Hi Rach
I have 5 kids, ages 17, 14, 12, 6 and 4. I was lucky enough to have 5 'normal' births, although some of htem were a bit too fast so pretty traumatic and nasty.
I'm no expert but here's a couple of thoughts I had, looking at your meal diary.
There's a lot of stuff there like bread, pasta, chips - a lot of the sort of carbs that would hit your bloodstream superfast, and make you feel hungry again (and have cravings) once the insulin gets to work. If you check out the Glycemic Index of foods (and you can do it online) you can avoid too many of these high GI ones.
When I lost most of my weight, I'd not stop eating things like that entirely - but limit myself to once a day. So one slice of bread with one meal. If I had pasta, I didn't have bread. If I have a potato, I didn't have pasta, etc. Tesco Low Fat oven chips often kept me going! And I swapped white pasta for wholemeal, same with bread.
I FitDay everything I eat here:
www.Fitday.com
And my general rule is nothing over 5% fat (except one treat a day). I try to eat organic (expensive I know) and wholefoods (amazingly cheap as they last ages). And I grow some of my own food, when I can.
I found I was saving money on my food budget as I was no longer buying cakes, biscuits, sweeties, all the crap that got me fat in the first place.
Cereal bars I'd avoid. Check out the sugar - you might as well have a Mars bar! I found some recipes for homemade bars in a Low G.I cook book, so you can make healthier alternatives, if you have the time. A good snack is one where you balance out carbs (eg: fruit) with 'good' fats and protein (eg: nuts or seeds).

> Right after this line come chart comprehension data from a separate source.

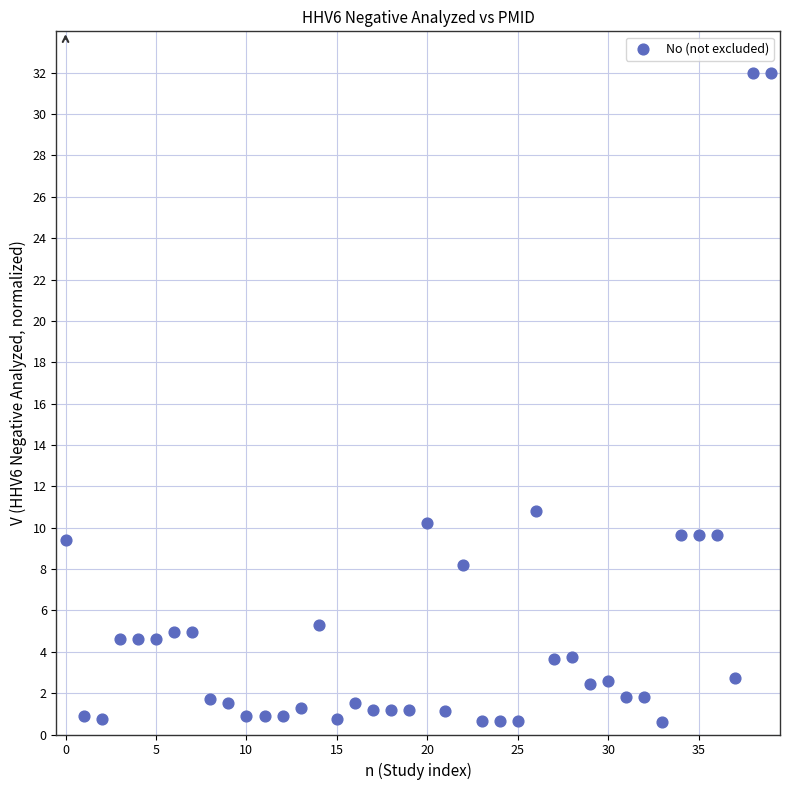

What Y value in the scatter plot is closest to 16?

10.8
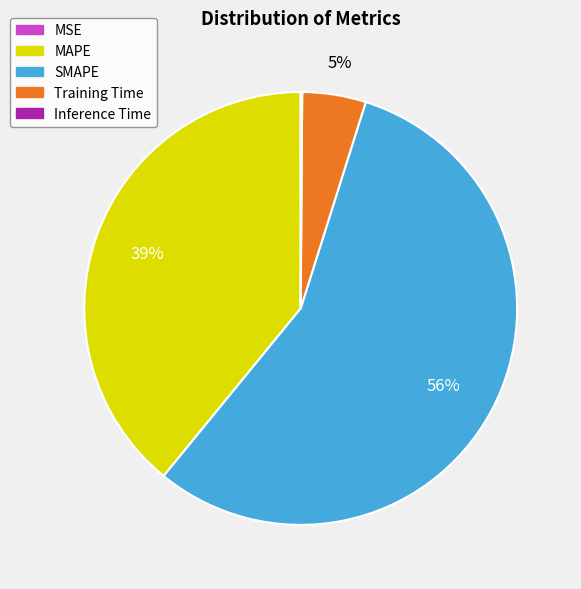

Which slice is the largest?

SMAPE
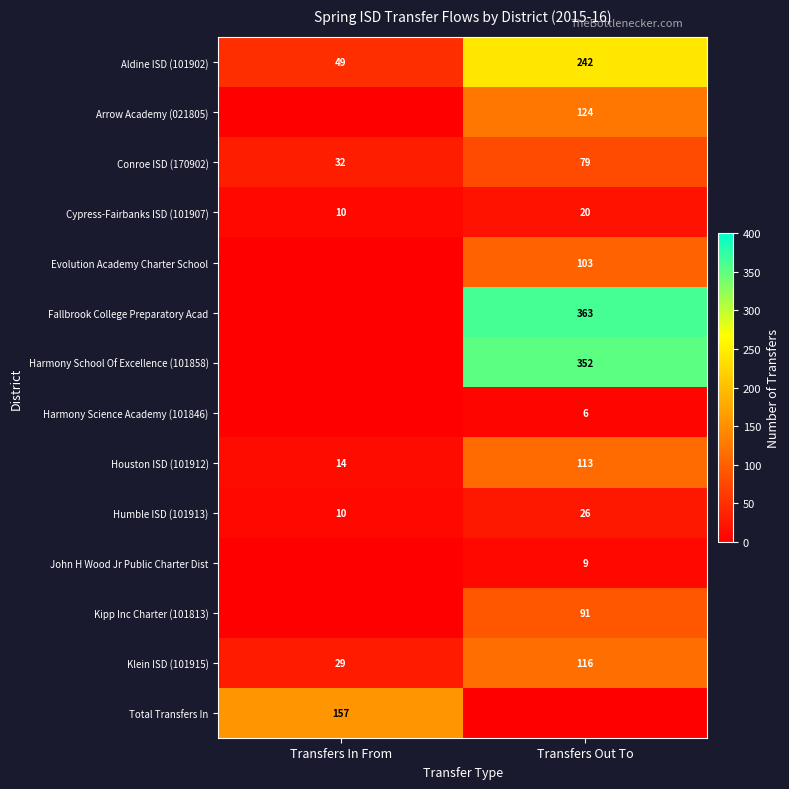

Where is Houston ISD (101912) nearest to the value 63?

Transfers In From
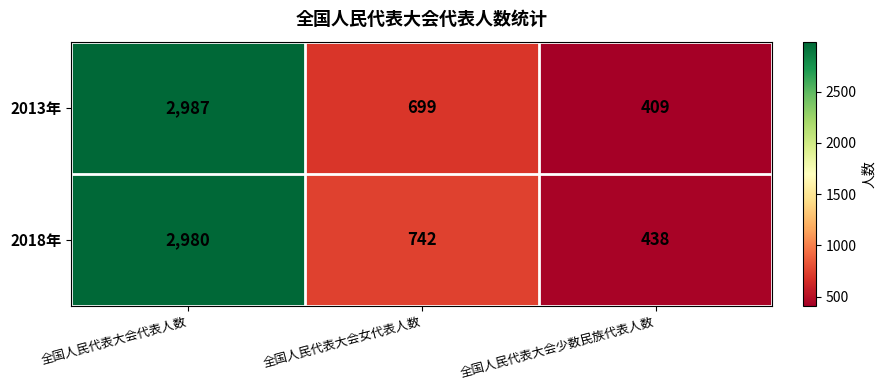

Which series has the widest spread of values?

2013年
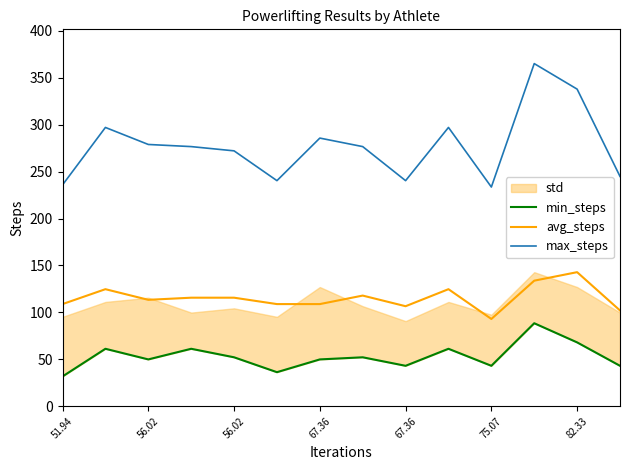

List the series in order of their overall mean, lowest first.

min_steps, avg_steps, max_steps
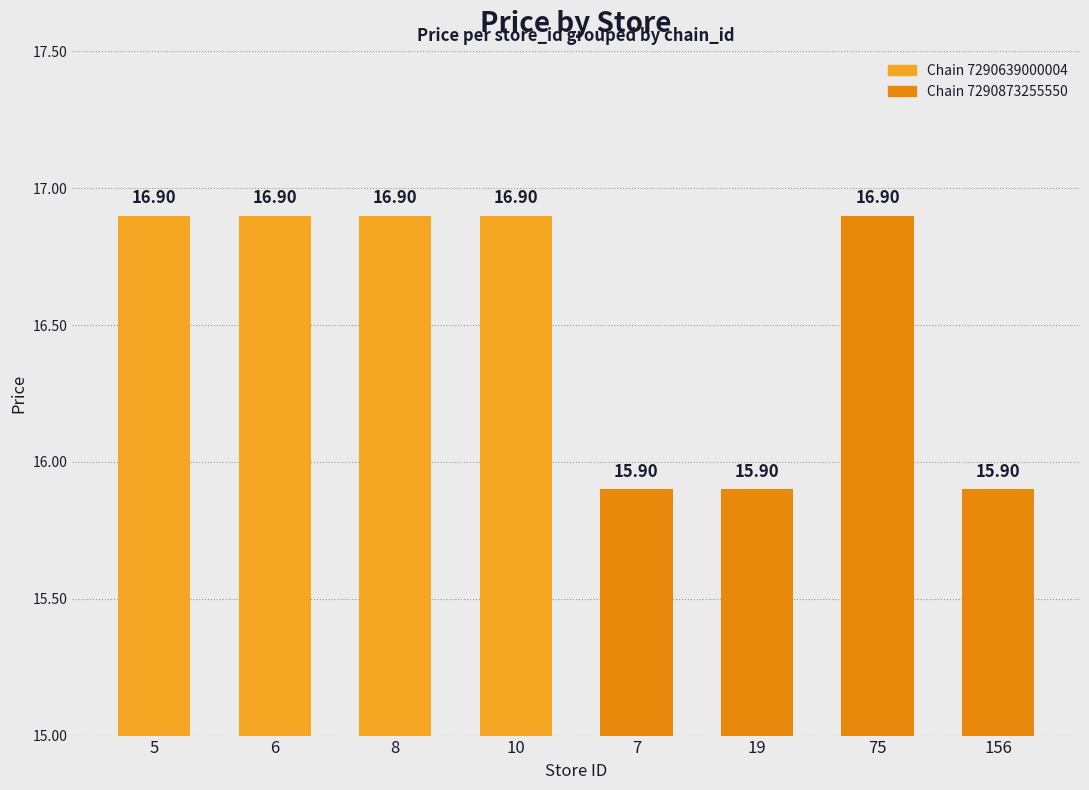

What is the label of the 5th bar from the right?

10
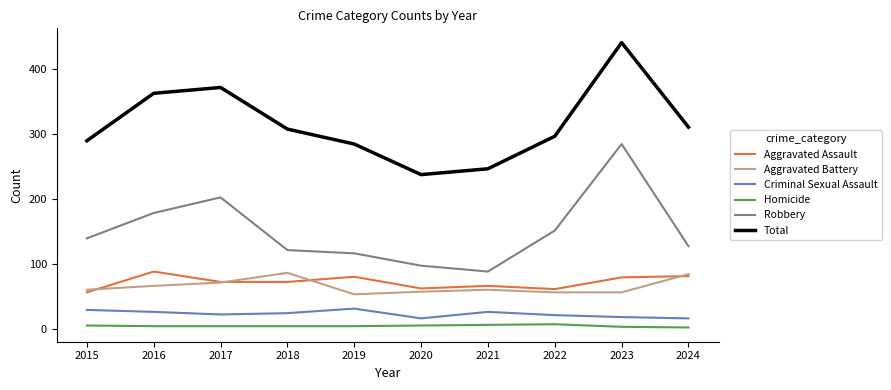

Between 2017 and 2023, which series saw the biggest shift?

Robbery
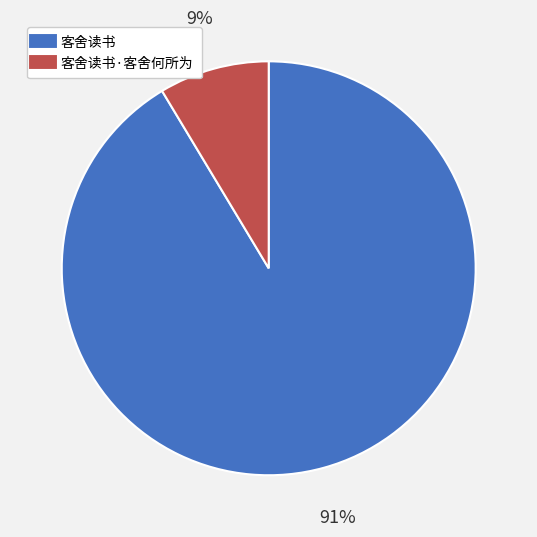

How many segments does this pie chart have?

2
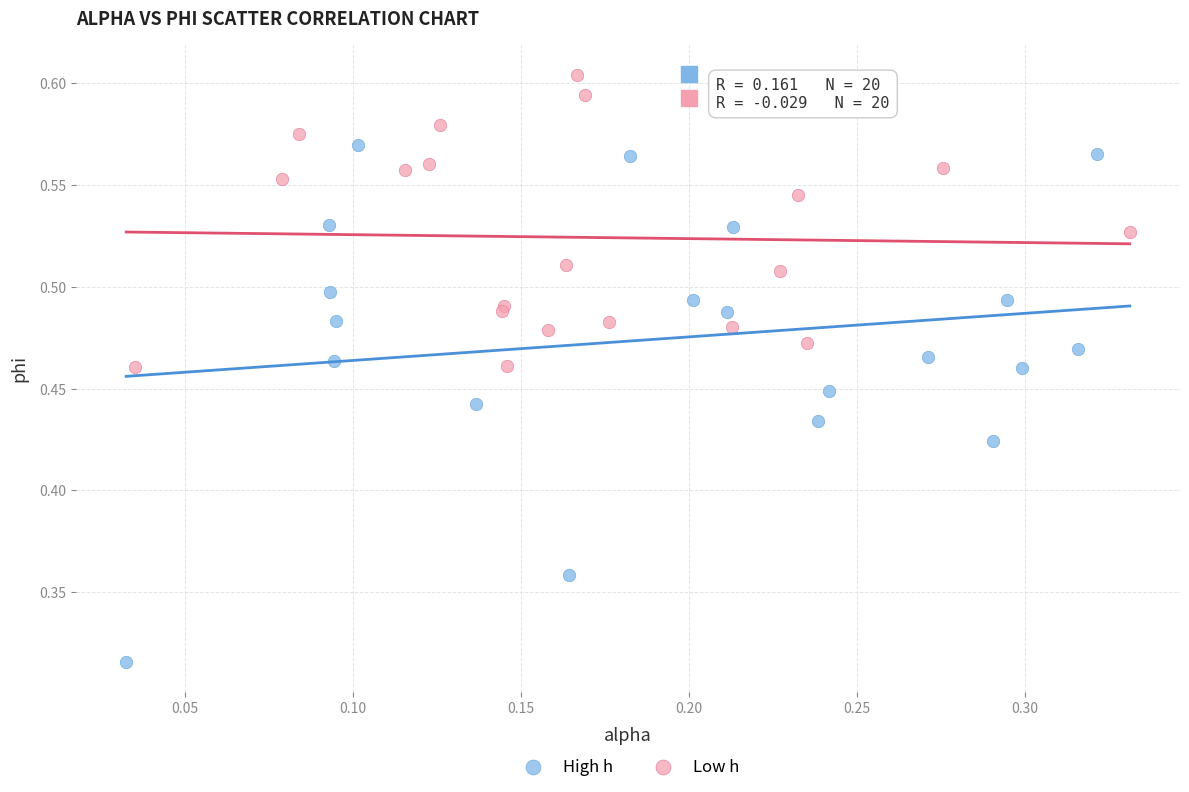

Which series reaches the minimum Y coordinate?

High h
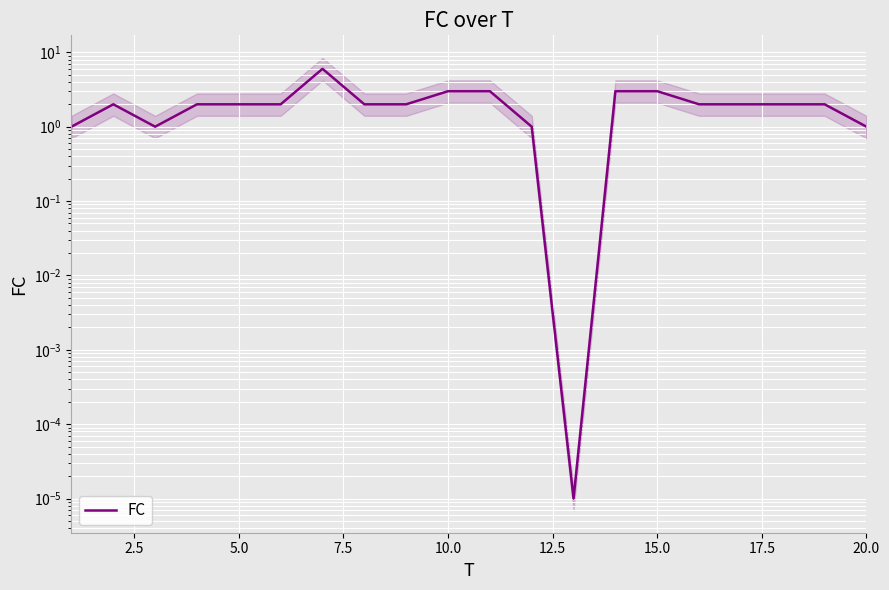

How many data points are less than 2?

5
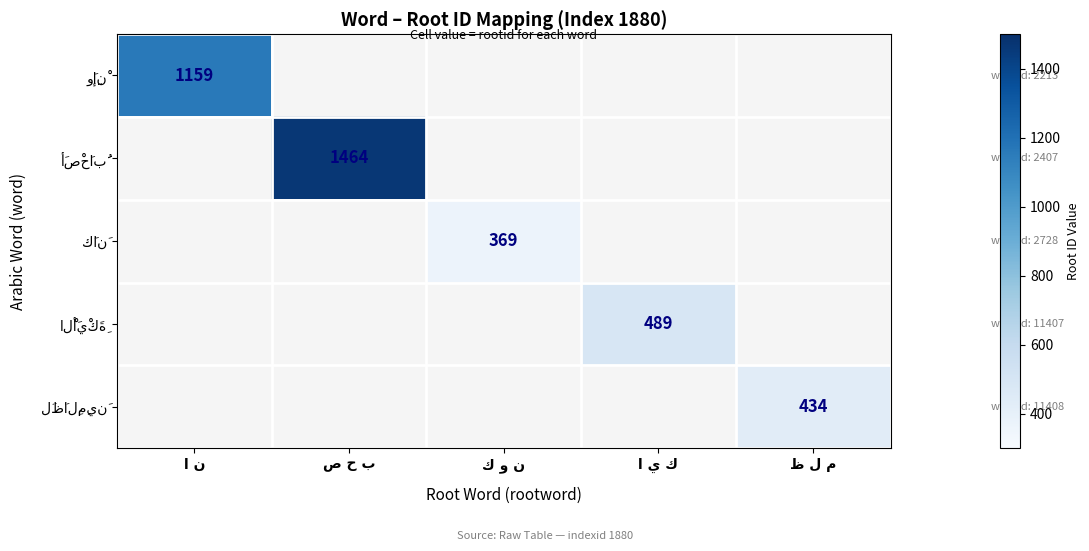

At ا ن, list the series in order from smallest to largest.

وَإِنْ, أَصْحَابُ, كَانَ, الْأَيْكَةِ, لَظَالِمِينَ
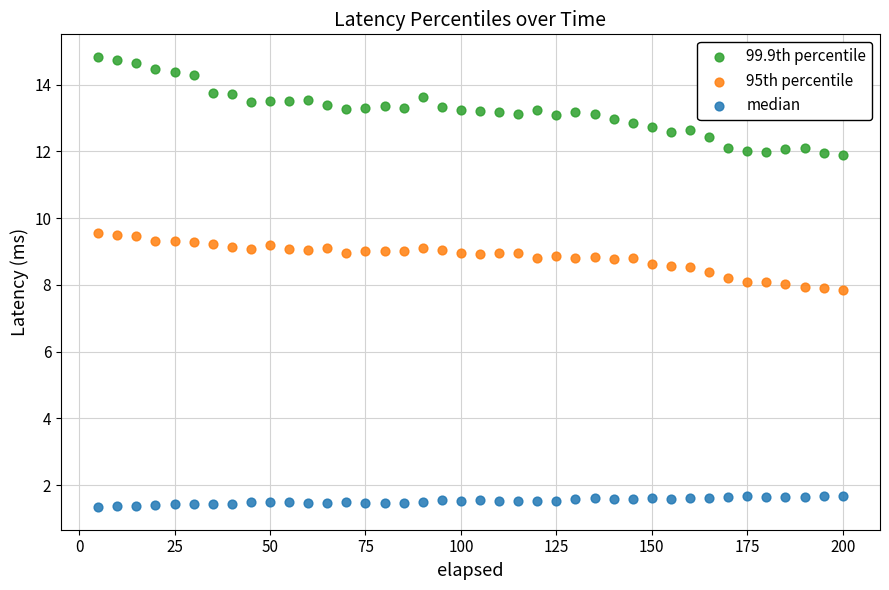

Across all data points, what is the range of X values (max minus min)?

195.0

You can also save yourself a lot of trouble by weighing food once or twice at the start of your diet to check portion sizes. I have 40g museli for breakfast and sort of knew it was creeping up, portion size wise. After 2 years I finally got round to weighing the amount I normally use, this morning - 100g! Blimey! So watch yer portions!
Well that's my advice for what it's worth!